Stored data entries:
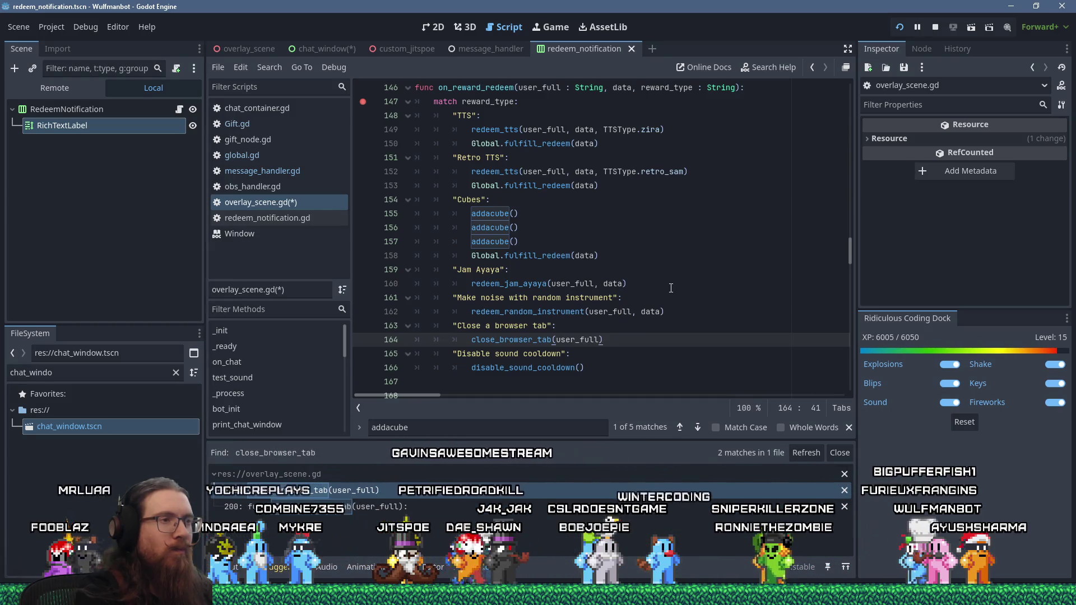
key(Down)
key(Down)
key(Return)
text(Global.fulfill_redeem(data))
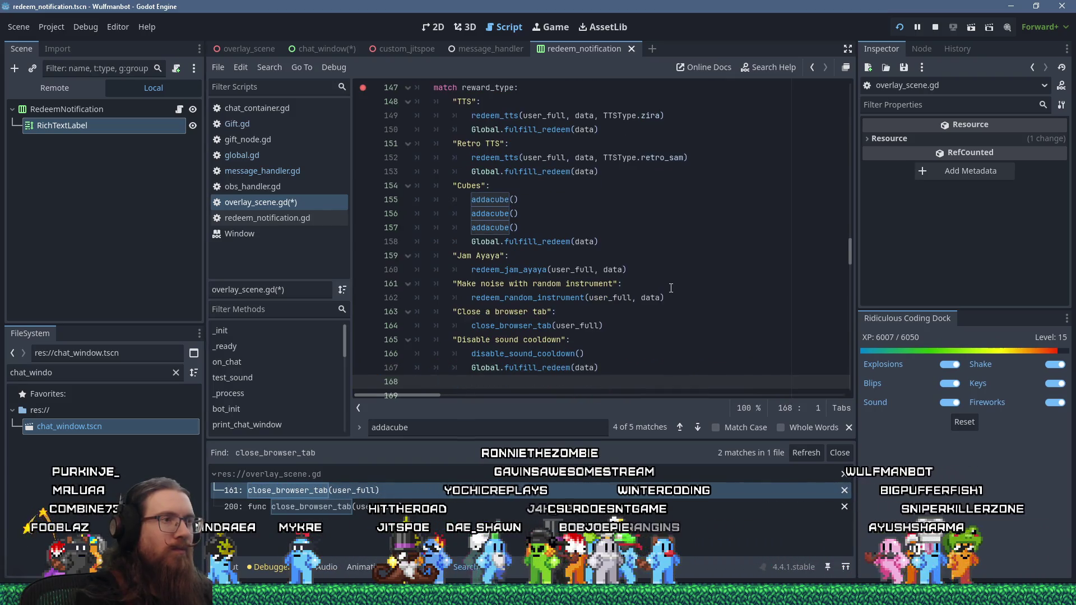
key(Up)
key(Up)
key(Up)
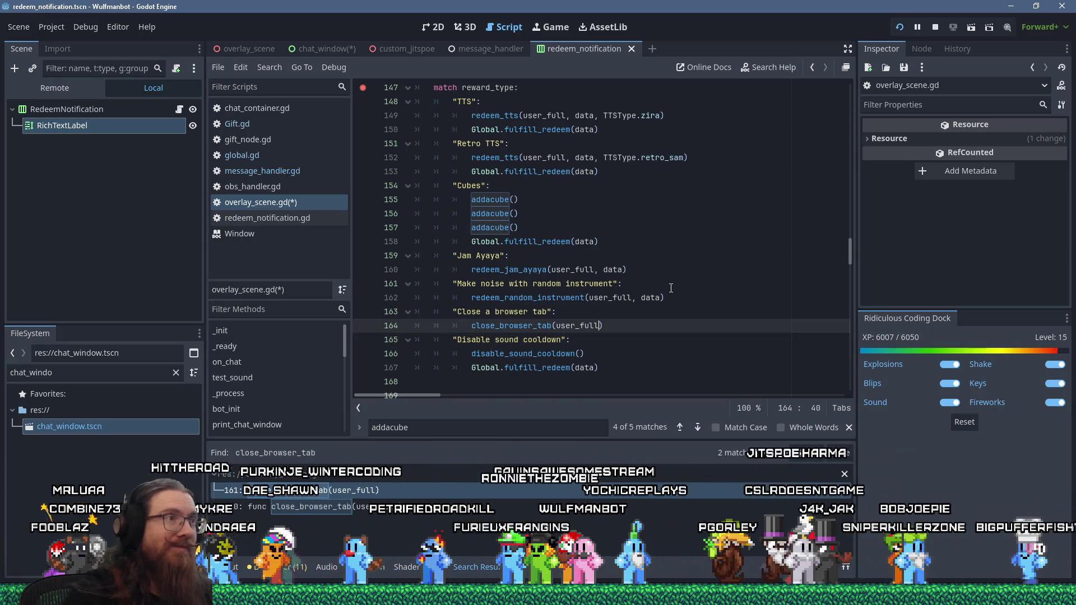
scroll(671, 288, up, 2)
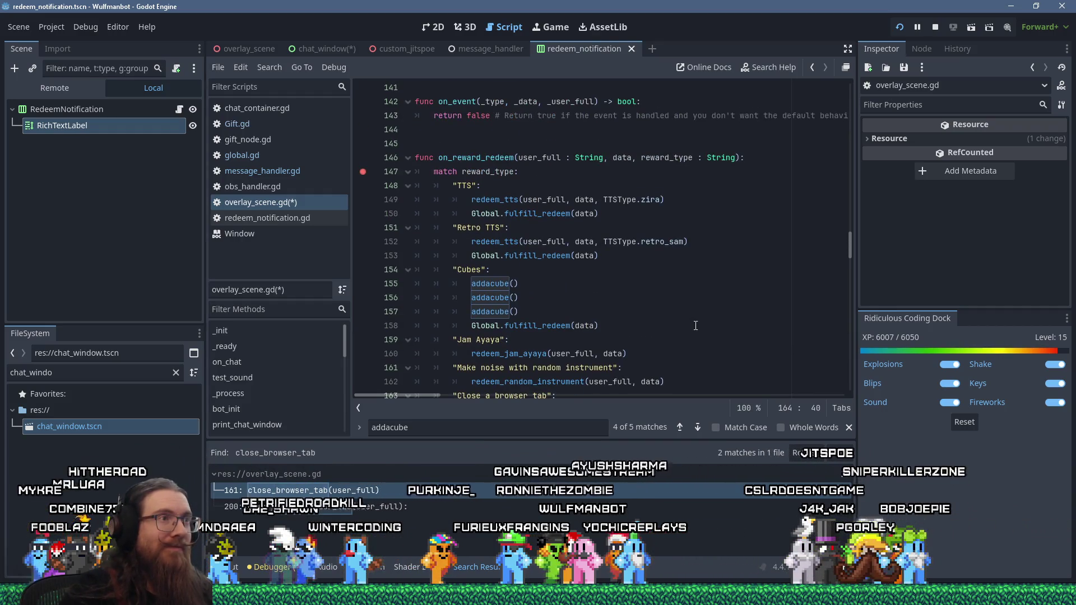
Step: Search all scripts for on_reward_redeem, check Gift.gd line 220, then open its overlay_scene.gd definition
double_click(482, 158)
click(269, 67)
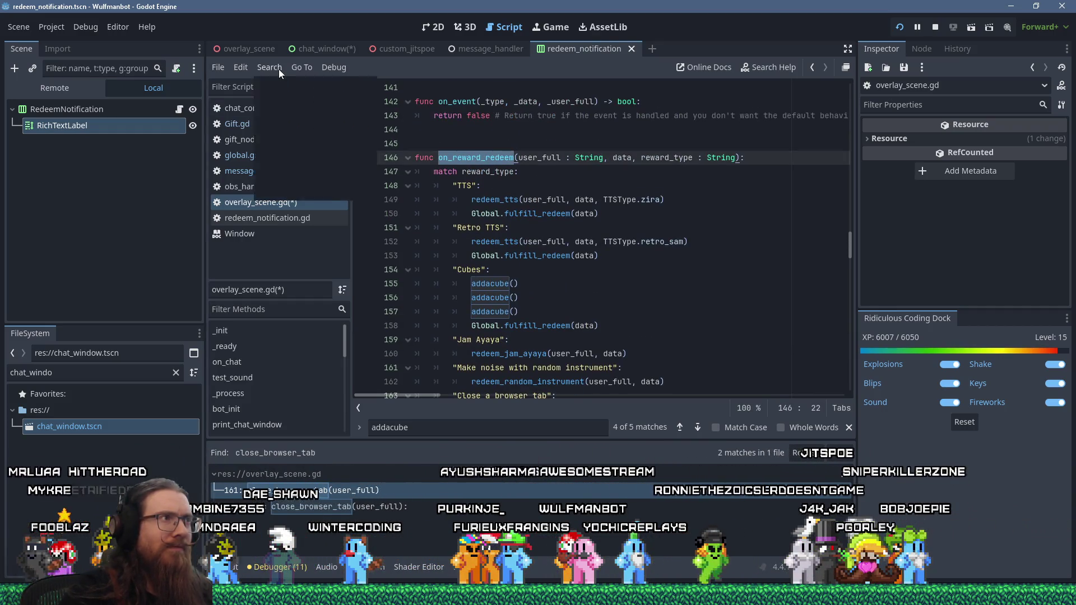
click(297, 154)
click(557, 345)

▶ The problem: Extract, word for word, each line from the one that contains "text(Global.fulfill_redeem(data))" through the final line of the data above. Leave the pictures out.

▶ Exercise result:
text(Global.fulfill_redeem(data))
key(Up)
key(Up)
key(Up)
scroll(671, 288, up, 2)
Step: Search all scripts for on_reward_redeem, check Gift.gd line 220, then open its overlay_scene.gd definition
double_click(482, 158)
click(269, 67)
click(297, 154)
click(557, 345)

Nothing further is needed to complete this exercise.